In South Asian traditions, the state of being trapped in the illusory belief that one is the false ego (ahamkara: "I am a doer") is known as maya or samsara. In psychology, 'Ego' is presumed as one of the three parts of psychic apparatus defined by Sigmund Freud's structural model. It is also defined by various religions across the world where slight differences also occur in their conceptions. Hinduism and Buddhism have least differences in defining various psychological terms such as self, ego, soul, etc.
Definition (Advaita and Dvaita philosophy; and Dvaitadvaita)
"It is the spontaneous identity of an individual to represent (itself)." According to religious scriptures, it is the characteristic of living beings with a higher level of consciousness that includes humans. Reflection of ego with 'name' is commonly observed in all living beings; that is how they recognize and represent themselves. Ego is also considered as 'identity over identity', e.g., name to a person where name is the secondary identity used by, or for, the person (primary identity or 'self') to represent. It (ego) exists in the state of consciousness.

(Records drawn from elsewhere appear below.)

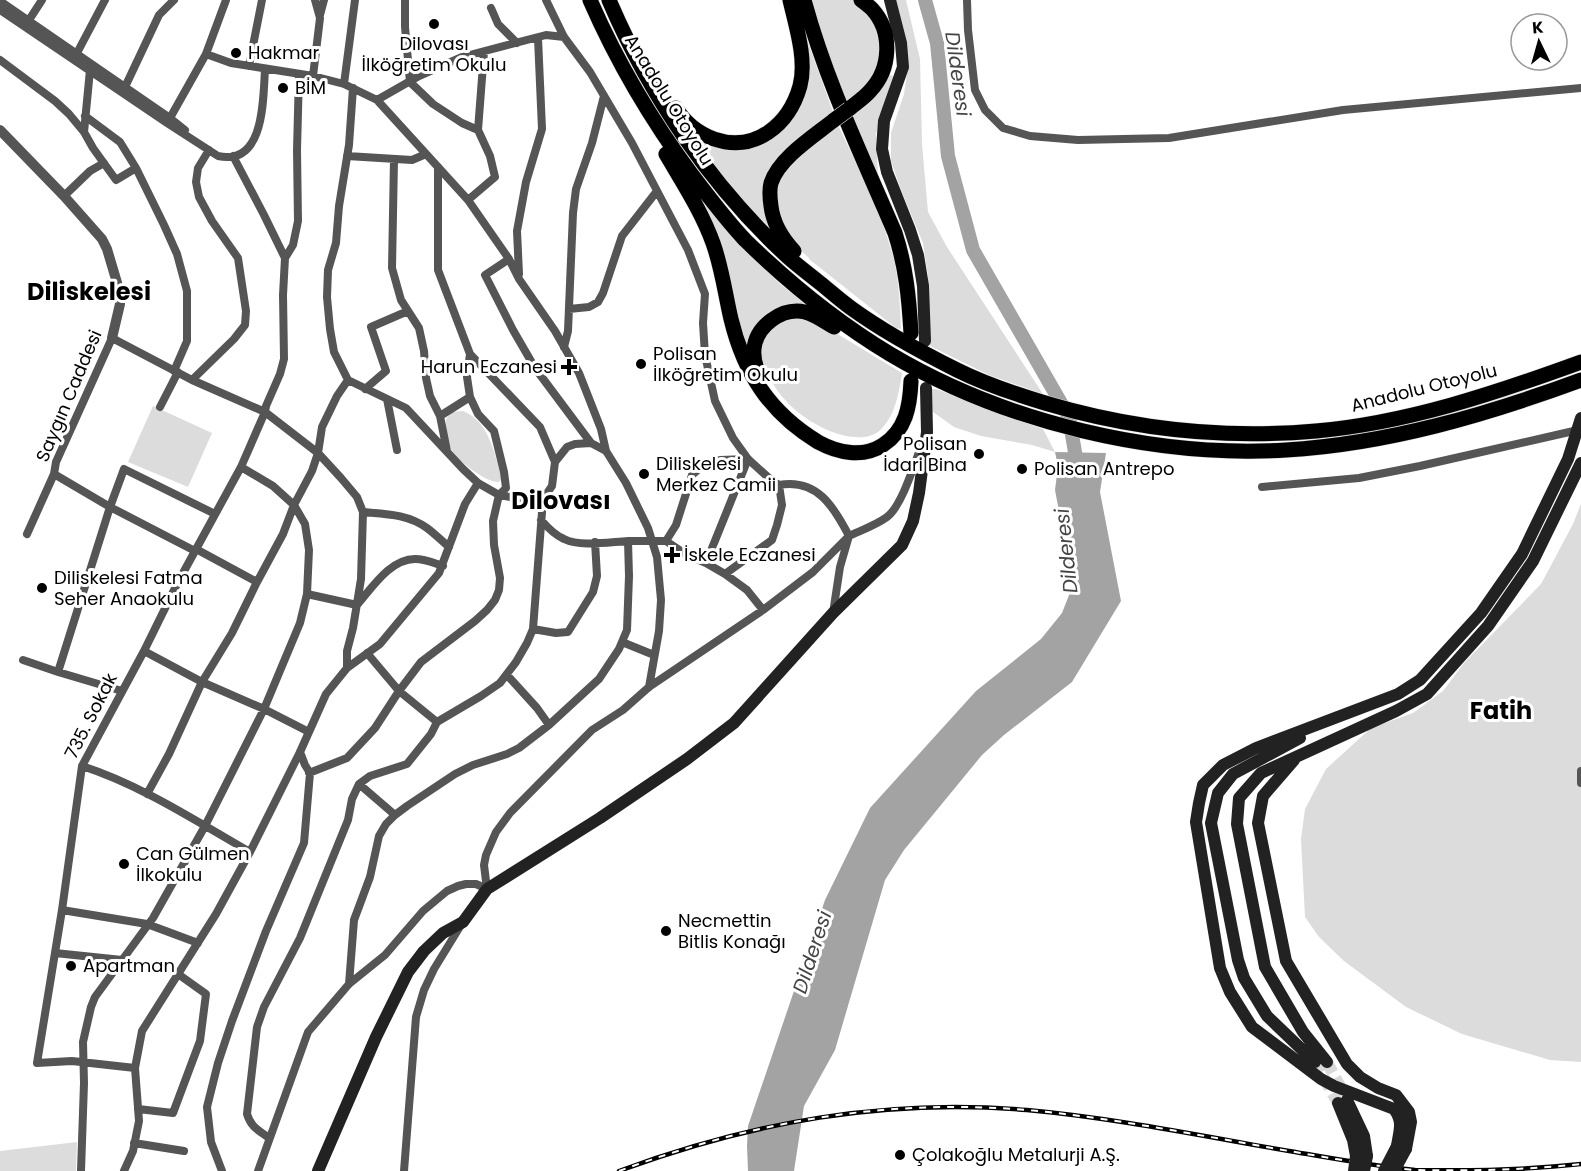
<svg xmlns="http://www.w3.org/2000/svg" width="1581" height="1171" viewBox="0 0 1581 1171" font-family="Poppins,sans-serif">
	<rect width="100%" height="100%" fill="#fff"/>
	<path fill="#dcdcdc" d="M 807,0 L 854,0 L 876,23 L 881,57 L 867,87 L 843,104 Z
		M 895,0 L 906,0 L 920,59 L 922,144 L 928,212 L 947,247 L 1043,394 L 989,375 L 930,346 L 928,276 L 923,243 L 901,190 L 891,161 L 891,133 L 904,94 L 908,67 Z
		M 801,23 L 833,112 L 778,160 L 770,228 C 740,199 715,166 690,133 L 723,148 L 788,120 Z
		M 886,74 L 893,76 L 876,134 L 878,177 L 849,117 Z
		M 837,123 C 858,168 882,212 894,260 C 899,282 900,306 901,329 L 896,328 L 809,259 L 809,258 L 797,247 L 776,211 L 778,177 L 787,165 Z
		M 701,201 L 750,254 L 779,283 L 810,308 L 779,310 L 748,354 Z
		M 799,317 L 821,324 L 902,373 C 899,393 895,418 878,432 C 868,439 854,438 842,435 C 806,425 772,396 762,359 L 759,359 L 763,336 L 784,320 Z
		M 927,389 L 936,389 L 1043,429 L 1055,452 L 1032,445 L 981,436 L 954,427 L 933,412 Z
		M 153,406 L 212,433 L 188,487 L 128,462 Z
		M 463,411 C 490,422 494,454 502,478 L 499,482 C 486,483 455,459 450,447 C 446,439 446,427 446,419 L 451,412 Z
		M 1581,504 L 1581,1062 L 1550,1060 L 1462,1034 L 1406,1007 L 1344,961 L 1319,937 L 1305,917 L 1301,839 L 1305,809 L 1326,769 L 1371,728 L 1413,713 L 1443,691 L 1464,663 L 1541,584 L 1573,524 Z
		M 77,1142 L 76,1171 L 0,1171 L 0,1151 Z"/>
	<path fill="#a3a3a3" d="M 1055,452 L 1106,453 L 1100,492 L 1121,601 L 1072,682 L 1004,735 L 982,755 L 904,850 L 885,880 L 835,1050 L 804,1106 L 794,1171 L 748,1171 L 747,1146 L 748,1126 L 825,900 L 870,808 L 976,691 L 1041,639 L 1062,613 L 1073,585 L 1055,490 L 1058,466 Z"/>
	<g fill="none" stroke-linecap="round" stroke-linejoin="round">
		<path stroke="#a3a3a3" stroke-width="14" d="M 925,0 L 937,43 L 948,156 L 973,250 L 1069,417 L 1078,470"/>
		<path stroke="#d9d9d9" stroke-width="12" stroke-dasharray="12 6" stroke-linecap="butt" d="M 1315,1062 L 1338,1103
			M 1327,1062 L 1344,1094"/>
		<g stroke="#dbdbdb" stroke-width="16">
			<path id="motorway" d="M 590,0 C 617,62 652,121 692,175 C 709,197 726,220 745,240 C 789,283 837,322 890,354 C 1004,422 1154,458 1286,450 C 1387,444 1486,415 1581,380
				M 609,0 C 650,96 711,186 788,257 C 798,266 809,274 820,283 C 830,291 840,300 851,308 C 884,332 921,352 957,370 C 985,384 1015,394 1045,403 C 1132,429 1225,439 1316,431 C 1407,423 1496,393 1581,362
				M 804,0 C 826,81 862,156 895,233 C 906,267 909,298 911,333
				M 676,108 C 685,123 698,133 714,139 C 755,153 789,125 800,86 C 807,60 796,26 790,0
				M 849,109 C 856,103 864,98 870,91 C 891,69 893,32 872,9 C 869,6 865,3 861,0
				M 666,154 C 683,183 702,212 713,243 C 722,268 725,293 731,319 C 744,373 770,413 818,442 C 838,453 863,458 883,445 C 906,430 910,406 911,381
				M 794,251 C 782,238 773,224 771,206 C 770,199 769,190 771,183 C 779,158 814,136 834,120
				M 760,376 C 756,368 753,359 754,349 C 756,326 782,307 805,312 C 816,315 825,322 834,327"/>
		</g>
		<path stroke="#555" stroke-width="8" d="M 405,0 L 405,27 L 410,82 L 433,104 L 462,123 L 478,130
			M 546,0 L 564,37 L 590,72 L 632,143 L 688,250 L 705,294 L 703,323 L 705,355 L 715,401 L 733,438 L 748,459 L 770,479 L 779,485 L 782,505 L 777,525 L 772,540 L 725,574
			M 967,0 L 968,30 L 975,90 L 985,110 L 1003,128 L 1030,136 L 1078,140 L 1169,138 L 1343,110 L 1581,88
			M 0,1 L 170,118 L 185,130
			M 491,8 L 498,24 L 517,43
			M 0,10 L 167,123 L 218,156 C 265,166 263,99 265,69
			M 320,15 L 324,0
			M 29,20 L 42,0
			M 77,53 L 105,0
			M 206,54 L 231,63 L 313,76 L 344,84 L 377,100 L 468,200 L 509,259 L 519,279 L 555,331 L 579,373 L 601,429 L 606,451
			M 0,60 L 55,101 L 69,114 L 84,132 L 93,148 L 116,180 L 136,168
			M 249,66 L 262,0
			M 313,76 L 320,18 L 315,0
			M 344,84 L 355,0
			M 125,87 L 159,15 L 174,0
			M 377,100 L 419,76 L 462,57 L 546,35 L 564,37
			M 85,116 L 120,142 L 136,168 L 164,225 L 177,254 L 187,291 L 187,341 L 174,371
			M 170,118 L 206,54 L 226,0
			M 84,132 L 90,70
			M 347,156 L 412,160 L 426,154
			M 394,160 L 392,268 L 401,300 L 419,328 L 424,351 L 426,378 L 430,396 L 440,416 L 447,451
			M 438,167 L 438,270 L 470,354 L 540,427 L 555,462
			M 64,196 L 90,171 L 104,163
			M 468,200 L 495,177 L 490,156 L 478,130 L 484,52
			M 285,258 L 293,245 L 298,221 L 297,150 L 299,74
			M 509,259 L 485,275 L 513,330 L 535,368 L 591,443
			M 519,274 L 517,231 L 526,182 L 542,129 L 538,38
			M 569,309 L 589,307 L 598,302 L 603,293 L 622,236 L 657,191
			M 564,347 L 568,331 L 573,213 L 576,189 L 592,143 L 604,96
			M 192,380 L 234,339 L 245,325 L 246,311 L 238,258 L 212,221 L 199,197 L 196,182 L 198,168 L 209,150
			M 348,380 L 334,352 L 330,329 L 327,297 L 328,270 L 336,243 L 339,206 L 349,145 L 353,88
			M 365,389 L 386,371 L 371,327 L 408,311
			M 387,399 L 397,450
			M 160,407 L 178,372
			M 440,416 L 470,397
			M 54,474 L 110,507 L 195,551
			M 779,485 C 817,478 834,507 849,536 C 862,530 876,525 887,517 C 902,506 915,462 922,444
			M 1262,487 L 1359,478 L 1420,466 L 1578,430
			M 363,512 C 386,514 408,514 427,528 C 435,534 442,541 449,547
			M 27,534 L 54,474 L 56,462 L 112,338 L 192,380 L 265,412 L 318,453 L 341,478 L 357,497 L 363,512 L 361,579 L 353,628 L 347,651 L 347,668
			M 628,541 L 666,541 L 687,555 L 706,563 L 725,574 L 747,590 L 763,610
			M 666,541 L 676,525 L 692,475 L 700,468 L 720,460 L 748,459
			M 196,549 L 257,582 L 283,534 L 294,505 L 273,486 L 241,467
			M 706,563 L 748,459
			M 307,594 L 357,605 C 372,588 390,559 415,559 C 425,559 434,563 443,566
			M 533,629 L 556,633 L 568,632 L 593,592 L 597,576 L 595,542
			M 622,642 L 654,655
			M 144,651 L 202,682 L 264,709 L 309,732
			M 367,653 L 399,691 L 437,722 L 481,696 L 500,683 L 516,662 L 527,643 L 533,629 L 543,499 L 552,486 L 555,462 L 567,447 L 575,444 L 591,443 L 606,451 L 626,483 L 648,528 L 657,557 L 661,600 L 659,631 L 649,687
			M 23,660 L 58,672 L 122,691
			M 58,672 L 110,507 L 124,469 L 215,514
			M 507,675 L 537,708 L 549,725
			M 82,766 C 141,785 196,821 250,852
			M 1581,771 L 1581,783
			M 309,773 L 347,758 L 375,728 L 399,691 L 421,662 L 475,621 L 487,610 L 495,600 L 499,590 L 500,578 L 494,545 L 493,521 L 499,495 L 506,488 L 504,472 L 494,431 L 478,414 L 470,397 L 467,377 L 470,354
			M 359,784 L 395,815
			M 147,794 L 169,754 L 202,682 L 232,633 L 257,582
			M 487,889 L 484,865 L 486,855 L 496,832 L 510,813 L 592,730 L 623,710 L 649,687 L 763,610 L 813,572 L 849,536 L 840,567 L 833,613
			M 62,910 L 147,924 L 198,943
			M 55,953 L 122,960
			M 349,984 L 354,920 L 370,877 L 379,836 L 386,824 L 395,815 L 407,806 L 455,774 L 473,765 L 507,754 L 519,748 L 549,725 L 599,679 L 619,649 L 627,630 L 629,576 L 628,541 C 609,542 580,547 564,539 C 555,535 547,527 541,520
			M 135,1068 L 72,1061 L 37,1063 L 62,910 L 82,766 L 144,651 L 177,584 L 241,467 L 265,412 L 266,406 L 280,374 L 284,359 L 283,295 L 285,258 L 264,215 L 233,156
			M 138,1109 L 173,1113 L 200,1041 L 206,994 L 178,974
			M 269,1138 C 258,1130 251,1127 247,1114 L 257,1027 L 264,1007 L 300,938 L 348,820 L 352,799 L 359,784 L 370,776 L 407,764 L 431,734 L 437,722
			M 134,1143 L 184,1151
			M 81,1171 L 84,1083 L 83,1042 L 91,1007 L 95,997 L 153,918 L 205,826 L 264,709 L 300,623 L 307,594 L 309,550 L 305,524 L 294,505 L 312,471 L 318,453 L 322,427 L 337,396 L 348,380 L 406,408 L 463,469 L 478,483 L 499,495 L 526,500 L 543,499
			M 124,1171 L 133,1151 L 139,1121 L 135,1068 L 142,1031 L 216,914 L 250,852 L 300,752 L 326,694 L 347,668 L 380,644 L 439,573 L 465,504 L 478,483
			M 222,1171 L 211,1142 L 207,1107 L 218,1063 L 232,1021 L 266,931 L 304,843 L 310,773 L 305,765 L 300,752
			M 258,1171 L 308,1032 L 349,984 L 385,955 L 423,911 L 447,891 L 458,886 L 466,884 L 476,884 L 487,889
			M 404,1171 L 416,1017 L 424,990 L 434,969 L 461,925"/>
		<path stroke="#555" stroke-width="10" d="M 0,130 L 64,196 L 102,239 L 107,249 L 118,286 L 120,304 L 112,338"/>
		<path stroke="#222" stroke-width="12" d="M 890,0 L 901,43 L 903,67 L 884,121 L 882,149 L 887,172 L 910,230 L 918,255 L 923,286 L 925,341
			M 1300,738 L 1233,774 L 1218,793 L 1211,823 L 1238,960 L 1244,978 L 1267,1016 L 1315,1062
			M 1294,760 L 1263,796 L 1258,823 L 1286,961 L 1347,1064 L 1360,1077 L 1378,1088 L 1396,1095 L 1409,1112 L 1411,1122 L 1406,1149
			M 1327,1062 L 1303,1032 L 1265,967 L 1237,824 L 1239,798 L 1261,773 L 1396,711 L 1427,694 L 1488,626 L 1533,561 L 1581,463
			M 1347,1100 L 1364,1136 L 1367,1156
			M 1338,1103 L 1353,1140 L 1356,1156
			M 1397,1146 C 1399,1131 1404,1122 1394,1109 L 1334,1086 L 1321,1079 L 1252,1027 L 1230,992 L 1220,968 L 1196,822 L 1199,803 L 1203,785 L 1223,765 L 1256,748 L 1398,694 L 1420,680 L 1481,613 L 1522,554 L 1568,459 L 1581,418
			M 318,1171 L 376,1037 L 408,972 L 424,951 L 443,933 L 463,922 L 487,889 L 600,818 L 687,759 L 734,723 L 833,613 L 902,545 L 913,521 L 919,493 L 927,432 L 926,388"/>
		<use href="#motorway" stroke="#000" stroke-width="15"/>
		<g stroke="#000" stroke-width="4.5">
			<path id="rail" d="M 619,1171 C 752,1122 885,1098 1027,1110 C 1115,1118 1202,1136 1289,1151 C 1331,1158 1372,1166 1415,1170 C 1470,1171 1526,1170 1581,1164"/>
		</g>
		<use href="#rail" stroke="#fff" stroke-width="2" stroke-dasharray="7" stroke-linecap="butt"/>
		<g stroke="#dbdbdb" stroke-width="16" stroke-linecap="butt">
			<path id="motorway-bridge" d="M 834,120 L 849,109"/>
		</g>
		<path stroke="#222" stroke-width="12" d="M 1354,1171 L 1356,1156
			M 1364,1171 L 1367,1156
			M 1384,1171 L 1397,1146
			M 1394,1171 L 1406,1149"/>
		<use href="#motorway-bridge" stroke="#000" stroke-width="15"/>
	</g>
	<g fill="#000" stroke="#fff" stroke-width="2">
		<circle cx="434" cy="24" r="6"/>
		<circle cx="236" cy="53" r="6"/>
		<circle cx="283" cy="88" r="6"/>
		<circle cx="641" cy="364" r="6"/>
		<path d="M566 358h6v6h6v6h-6v6h-6v-6h-6v-6h6z"/>
		<circle cx="979" cy="454" r="6"/>
		<circle cx="1022" cy="469" r="6"/>
		<circle cx="644" cy="474" r="6"/>
		<path d="M669 546h6v6h6v6h-6v6h-6v-6h-6v-6h6z"/>
		<circle cx="42" cy="588" r="6"/>
		<circle cx="124" cy="864" r="6"/>
		<circle cx="666" cy="931" r="6"/>
		<circle cx="71" cy="966" r="6"/>
		<circle cx="900" cy="1155" r="6"/>
	</g>
	<g text-anchor="middle" stroke-width="6" stroke-linejoin="round" paint-order="stroke">
		<g font-size="18" fill="#000" stroke="#fff" text-anchor="start">
			<text x="434" y="50" text-anchor="middle">Dilovası<tspan x="434" dy="21">İlköğretim Okulu</tspan></text>
			<text x="248" y="59">Hakmar</text>
			<text x="295" y="94">BİM</text>
			<text x="653" y="360">Polisan<tspan x="653" dy="21">İlköğretim Okulu</tspan></text>
			<text x="557" y="373" text-anchor="end">Harun Eczanesi</text>
			<text x="967" y="450" text-anchor="end">Polisan<tspan x="967" dy="21">İdari Bina</tspan></text>
			<text x="656" y="470">Diliskelesi<tspan x="656" dy="21">Merkez Camii</tspan></text>
			<text x="1034" y="475">Polisan Antrepo</text>
			<text x="684" y="561">İskele Eczanesi</text>
			<text x="54" y="584">Diliskelesi Fatma<tspan x="54" dy="21">Seher Anaokulu</tspan></text>
			<text x="136" y="860">Can Gülmen<tspan x="136" dy="21">İlkokulu</tspan></text>
			<text x="678" y="927">Necmettin<tspan x="678" dy="21">Bitlis Konağı</tspan></text>
			<text x="83" y="972">Apartman</text>
			<text x="912" y="1161">Çolakoğlu Metalurji A.Ş.</text>
		</g>
		<g font-size="18" fill="#000" stroke="#fff">
			<text transform="translate(669 100) rotate(58)" y="6">Anadolu Otoyolu</text>
			<text transform="translate(1424 388) rotate(-14)" y="6">Anadolu Otoyolu</text>
			<text transform="translate(69 396) rotate(-67)" y="6">Saygın Caddesi</text>
			<text transform="translate(91 716) rotate(-63)" y="6">735. Sokak</text>
		</g>
		<g font-size="20" font-style="italic" fill="#444" stroke="#fff">
			<text transform="translate(958 74) rotate(82)" y="7">Dilderesi</text>
			<text transform="translate(1066 551) rotate(-96)" y="7">Dilderesi</text>
			<text transform="translate(812 952) rotate(-72)" y="7">Dilderesi</text>
		</g>
		<g font-size="24" font-weight="bold" fill="#000" stroke="#fff">
			<text x="89" y="300">Diliskelesi</text>
			<text x="561" y="509">Dilovası</text>
			<text x="1501" y="719">Fatih</text>
		</g>
	</g>
	<g transform="translate(1539 42) rotate(355)"><circle r="28" fill="#ffffff" stroke="#999999" stroke-width="1.5"/>
	<path d="M0-4.5L10 22L0 15L-10 22Z" fill="#000000"/>
	<text y="-9" font-size="16" font-weight="bold" text-anchor="middle" fill="#000000">K</text>
	</g>
</svg>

Definition (A Course In Miracles)
In A Course In Miracles the word ego is used to describe the belief in your dream character, the person who seems to be the doer and be affected by everything within the world. This is contrasted with the true self of the Holy Spirit, formless and ever perfect. The closest thing to a definition of ego in A Course in Miracles is below “The ego is nothing more than a part of your belief about yourself." 
Although ego is generally accepted as a synonym of self, religious doctrine says otherwise. Jivatma is the spontaneous identity part of some self, inherent of all living beings. Ahamkara is the human ego. Jivatma's truest representation cannot exist of itself in some nowadays, because since it is eternal, it is presumably incorruptible, and perfect; whereas ahamkara is more temporal—"any created thing" here or "to do" now. The spontaneity of Jivatma exists in consciousness with ahamkara, but also subsists with sense organs and feeling in an unconscious responsiveness.
In Bhagavad Gita, Shri Krishna says to Arjun that ahamkara must be removed. Veda Vyasa and their religious scriptures also enforce the merging of anyone's jeevatma existence to a supreme soul (paramatman), and anyone's ahamkara existence to its creator.
Ego and consciousness
Higher levels of consciousness are seen in humans and (exceptionally) to a certain extent in some animals, e.g., elephants. Humans are the only entities where ego is observed apparently and up to variable extent in the state of consciousness dividing them further into egoistic, egotistic, egomaniac, etc. 'Spontaneous identity to represent' disappears in all living beings when ego merges with self in the state of unconsciousness and is not recovered until consciousness; though in cases of humans it may occasionally appear in dreams but that is spontaneous and not a part of will (or determination).